Speaking of the resurrection, Jesus said, “I am the resurrection, and the life: he that believes in me, though he were dead, yet shall he live: And whosoever lives and believes in me shall never die.” And then he said, “Do you believe this?”
This is the time of the year where there is somewhat of a unified effort among most Christians to talk about, remember, celebrate and observe Jesus’ death, burial and resurrection. It’s like the other time in the year where everyone wants to remember the “reason for the season” and celebrate peace on earth.
I don’t have a problem with these times as much as I have a problem with how we interpret the meanings. Our beliefs should be the center of what we shape our way of life from. If we believe something then our lives should be consistent in that which we believe.

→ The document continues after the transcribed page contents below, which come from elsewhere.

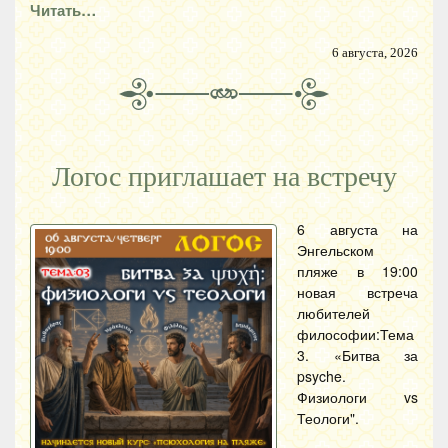
Читать…
6 августа, 2026
Логос приглашает на встречу
6 августа на
Энгельском
пляже в 19:00
новая встреча
любителей
философии:Тема
3. «Битва за
psyche.
Физиологи vs
Теологи".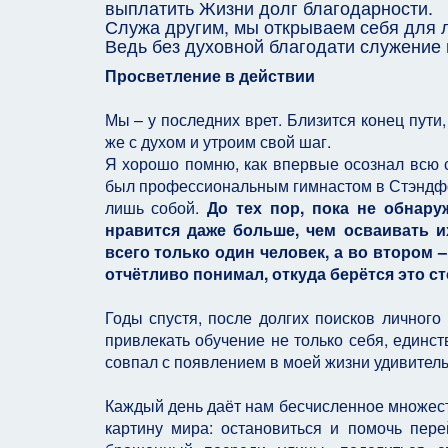
выплатить Жизни долг благодарности.
Служа другим, мы открываем себя для 
Ведь без духовной благодати служение
Просветление в действии
Мы – у последних врет. Близится конец пут
же с духом и утроим свой шаг.
Я хорошо помню, как впервые осознал всю с
был профессиональным гимнастом в Стэндфор
лишь собой.
До тех пор, пока не обнар
нравится даже больше, чем осваивать и
всего только один человек, а во втором 
отчётливо понимал, откуда берётся это 
Годы спустя, после долгих поисков личного
привлекать обучение не только себя, единст
совпал с появлением в моей жизни удивитель
Каждый день даёт нам бесчисленное множест
картину мира: остановиться и помочь пере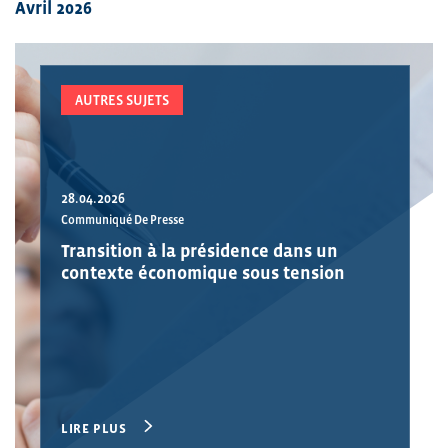
Avril 2026
AUTRES SUJETS
28.04.2026
Communiqué De Presse
Transition à la présidence dans un
contexte économique sous tension
LIRE PLUS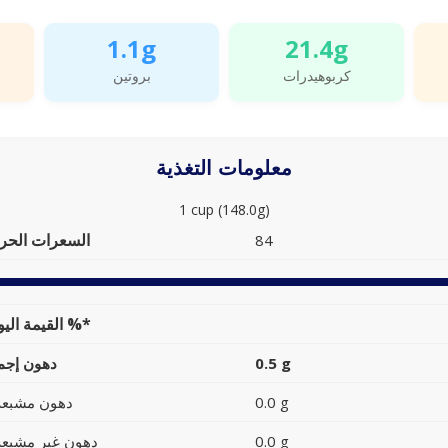
1.1g
21.4g
كربوهيدرات
بروتين
معلومات التغذية
1 cup (148.0g)
السعرات الحرا
84
القيمة اليومية %*
0.5 g
دهون إجما
0.0 g
دهون مشبعة
0.0 g
دهون غير مشبعة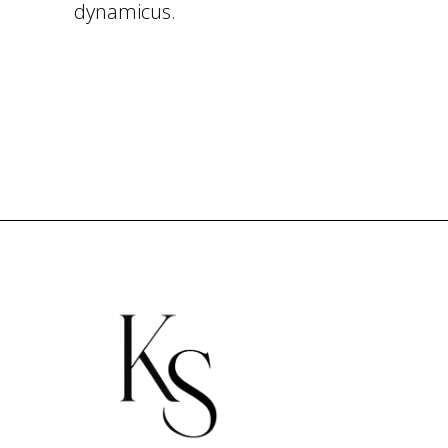
dynamicus.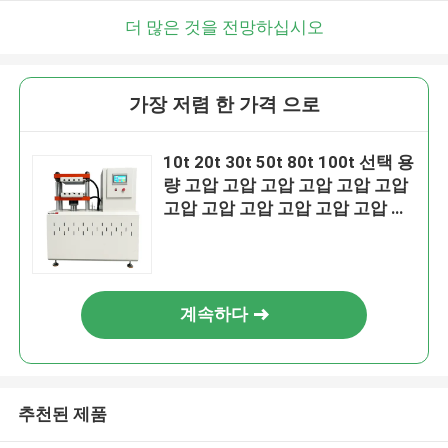
더 많은 것을 전망하십시오
가장 저렴 한 가격 으로
10t 20t 30t 50t 80t 100t 선택 용
량 고압 고압 고압 고압 고압 고압
고압 고압 고압 고압 고압 고압 고
압 고압 고압 고압 고압 고압 고압
고압 고압 고압 고압 고압 고압 고
압 고압 고압 고압 고압 고압 고압
고압 고압 고압 고압 고압 고압 고
계속하다
압 고압 고압 고압 고압 고압 고압
고압 고압 고압 고압 고압 고압 고
압
추천된 제품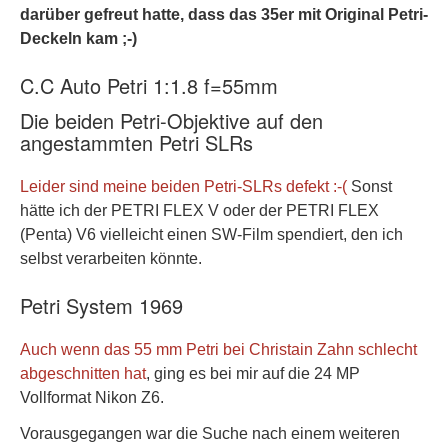
darüber gefreut hatte, dass das 35er mit Original Petri-
Deckeln kam ;-)
C.C Auto Petri 1:1.8 f=55mm
Die beiden Petri-Objektive auf den
angestammten Petri SLRs
Leider sind meine beiden Petri-SLRs defekt :-(
Sonst
hätte ich der PETRI FLEX V oder der PETRI FLEX
(Penta) V6 vielleicht einen SW-Film spendiert, den ich
selbst verarbeiten könnte.
Petri System 1969
Auch wenn das 55 mm Petri bei Christain Zahn schlecht
abgeschnitten hat
, ging es bei mir auf die 24 MP
Vollformat Nikon Z6.
Vorausgegangen war die Suche nach einem weiteren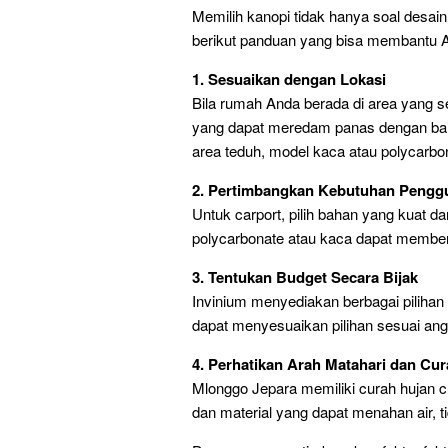
Memilih kanopi tidak hanya soal desain, 
berikut panduan yang bisa membantu 
1. Sesuaikan dengan Lokasi
Bila rumah Anda berada di area yang se
yang dapat meredam panas dengan baik 
area teduh, model kaca atau polycarbona
2. Pertimbangkan Kebutuhan Pengg
Untuk carport, pilih bahan yang kuat da
polycarbonate atau kaca dapat membe
3. Tentukan Budget Secara Bijak
Invinium menyediakan berbagai pilihan 
dapat menyesuaikan pilihan sesuai an
4. Perhatikan Arah Matahari dan Cu
Mlonggo Jepara memiliki curah hujan cu
dan material yang dapat menahan air, ti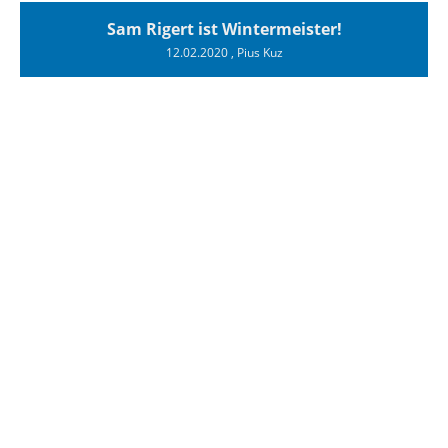
Sam Rigert ist Wintermeister!
12.02.2020
, Pius Kuz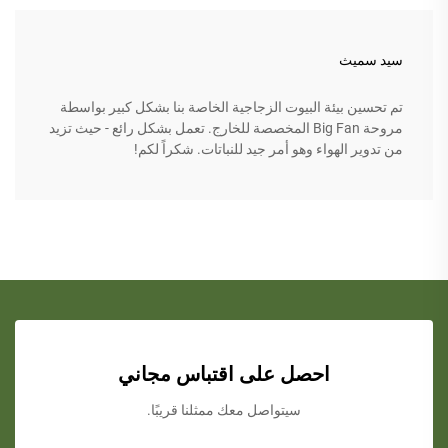
سيد سميث
تم تحسين بيئة البيوت الزجاجية الخاصة بنا بشكل كبير بواسطة
مروحة Big Fan المخصصة للخارج. تعمل بشكل رائع - حيث تزيد
من تدوير الهواء وهو أمر جيد للنباتات. شكراً لكم!
احصل على اقتباس مجاني
سيتواصل معك ممثلنا قريبًا.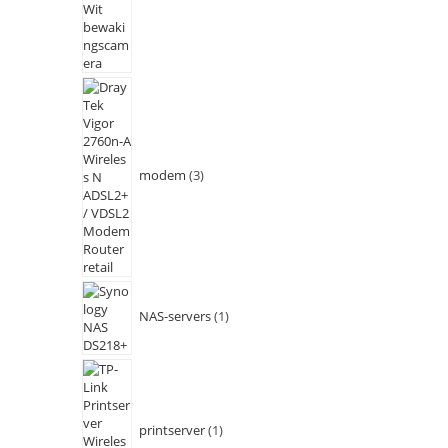
modem
3
NAS-servers
1
printserver
1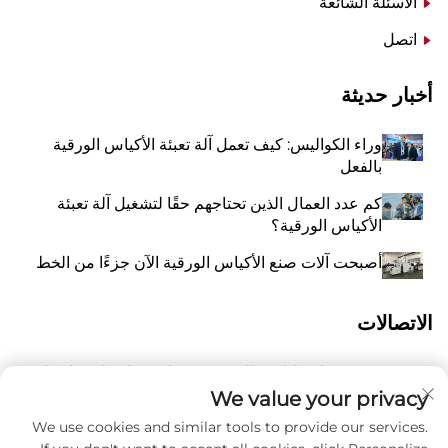
الأسئلة الشائعة
اتصل
أخبار حديثة
وراء الكواليس: كيف تعمل آلة تعبئة الأكياس الورقية
بالفعل
كم عدد العمال الذين تحتاجهم حقًا لتشغيل آلة تعبئة
الأكياس الورقية؟
أصبحت آلات صنع الأكياس الورقية الآن جزءًا من الخط
الاتصالات
رقم 118 شارع ليانغيو الشرقية، تشانغتشياو، بلدة وانكوان،
أ
بينغيانغ، مدينة ونتشو، مقاطعة تشيجيانغ، الصين 325409
We value your privacy
We use cookies and similar tools to provide our services.
8615988795434
P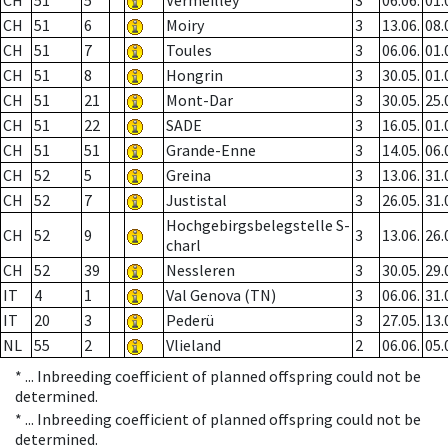
CH
51
5
Vermeilley
3
06.06.
01.
CH
51
6
Moiry
3
13.06.
08.
CH
51
7
Toules
3
06.06.
01.
CH
51
8
Hongrin
3
30.05.
01.
CH
51
21
Mont-Dar
3
30.05.
25.
CH
51
22
SADE
3
16.05.
01.
CH
51
51
Grande-Enne
3
14.05.
06.
CH
52
5
Greina
3
13.06.
31.
CH
52
7
Justistal
3
26.05.
31.
Hochgebirgsbelegstelle S-
CH
52
9
3
13.06.
26.
charl
CH
52
39
Nessleren
3
30.05.
29.
IT
4
1
Val Genova (TN)
3
06.06.
31.
IT
20
3
Pederü
3
27.05.
13.
NL
55
2
Vlieland
2
06.06.
05.
* ...
Inbreeding coefficient of planned offspring could not be
determined.
* ...
Inbreeding coefficient of planned offspring could not be
determined.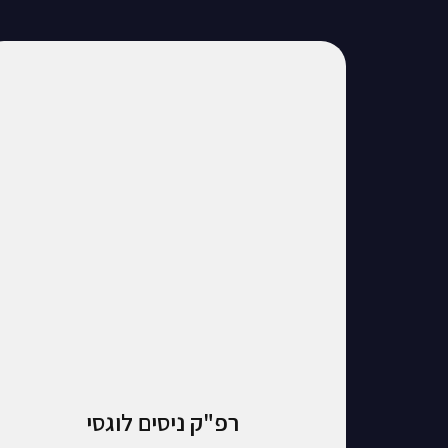
רפ"ק ניסים לוגסי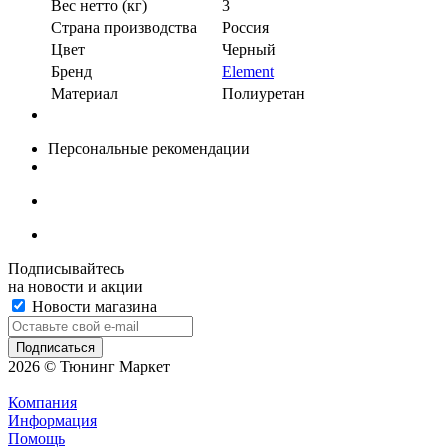
Вес нетто (кг)
3
Страна производства
Россия
Цвет
Черный
Бренд
Element
Материал
Полиуретан
Персональные рекомендации
Подписывайтесь
на новости и акции
Новости магазина
2026 © Тюнинг Маркет
Компания
Информация
Помощь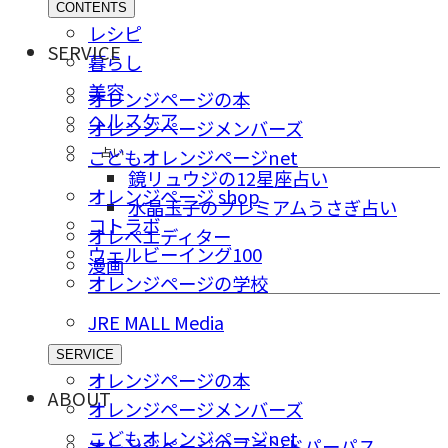
CONTENTS
レシピ
SERVICE
暮らし
美容
オレンジページの本
ヘルスケア
オレンジページメンバーズ
占い
こどもオレンジページnet
鏡リュウジの12星座占い
オレンジページ shop
水晶玉子のプレミアムうさぎ占い
コトラボ
オレペエディター
ウェルビーイング100
漫画
オレンジページの学校
JRE MALL Media
SERVICE
オレンジページの本
ABOUT
オレンジページメンバーズ
こどもオレンジページnet
オレンジページのブランドパーパス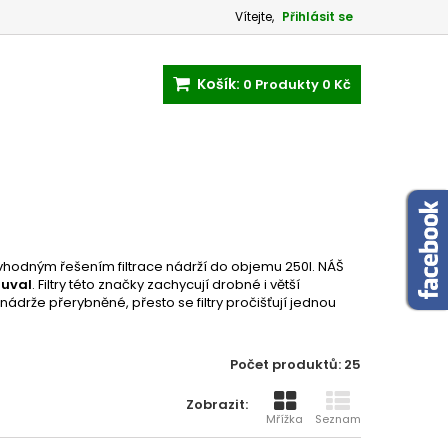
Vítejte,
Přihlásit se
Košík:
0
Produkty
0 Kč
 vhodným řešením filtrace nádrží do objemu 250l. NÁŠ
luval
. Filtry této značky zachycují drobné i větší
nádrže přerybněné, přesto se filtry pročišťují jednou
Počet produktů: 25
Zobrazit:
Mřížka
Seznam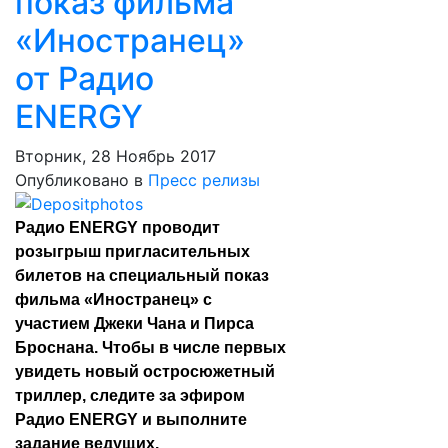
показ фильма
«Иностранец»
от Радио
ENERGY
Вторник, 28 Ноябрь 2017
Опубликовано в
Пресс релизы
Радио ENERGY проводит
розыгрыш пригласительных
билетов на специальный показ
фильма «Иностранец» с
участием Джеки Чана и Пирса
Броснана. Чтобы в числе первых
увидеть новый остросюжетный
триллер, следите за эфиром
Радио ENERGY и выполните
задание ведущих.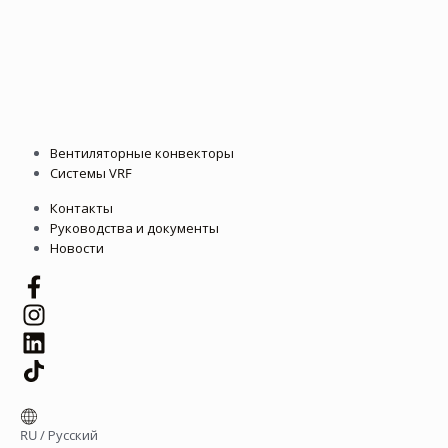
Вентиляторные конвекторы
Системы VRF
Контакты
Руководства и документы
Новости
RU
/
Русский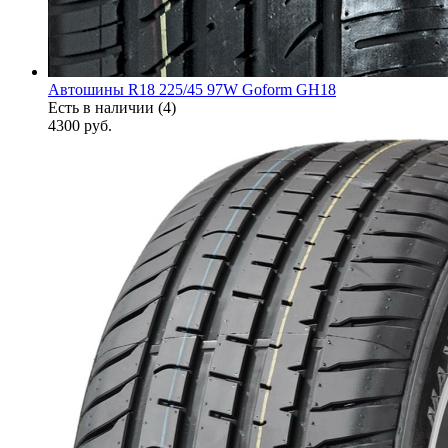
Автошины R18 225/45 97W Goform GH18
Есть в наличии (4)
4300
руб.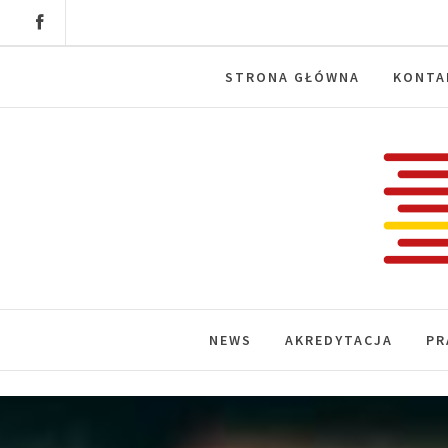
Skip
to
content
STRONA GŁÓWNA
KONTA
Labora
News, wydarzenia, konferencje, infor
NEWS
AKREDYTACJA
PR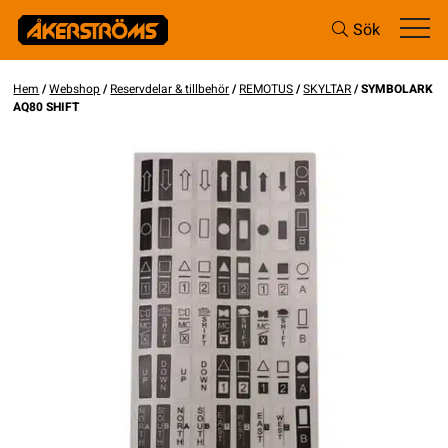
Sök
Hem
/
Webshop
/
Reservdelar & tillbehör
/
REMOTUS
/
SKYLTAR
/ SYMBOLARK
AQ80 SHIFT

For example, if things like compassion, integrity and excellence are things that I truly believe in, then the people that interact with me should experience these characteristics in me. I should not look down on anyone if I have compassion. I should not make it a habit to lie and cheat if I’m a man of integrity and my employer should not have to speak with me regarding my commitment if I seek excellence.
I’m afraid that too many people celebrate Jesus as a seasonal holiday and have not made the commitment to him for life.
Jesus ends the 26th verse of the 11th chapter in the Gospel according to John by asking the question concerning belief. He simply uses these four words that deserve a response. “Do you believe this?” If he were saying this today it would sound more like “If you believe this, then why …?”
If we truly have been crucified with Christ and now as a result we are living by faith, our works should show what we believe. Faith without works is still dead.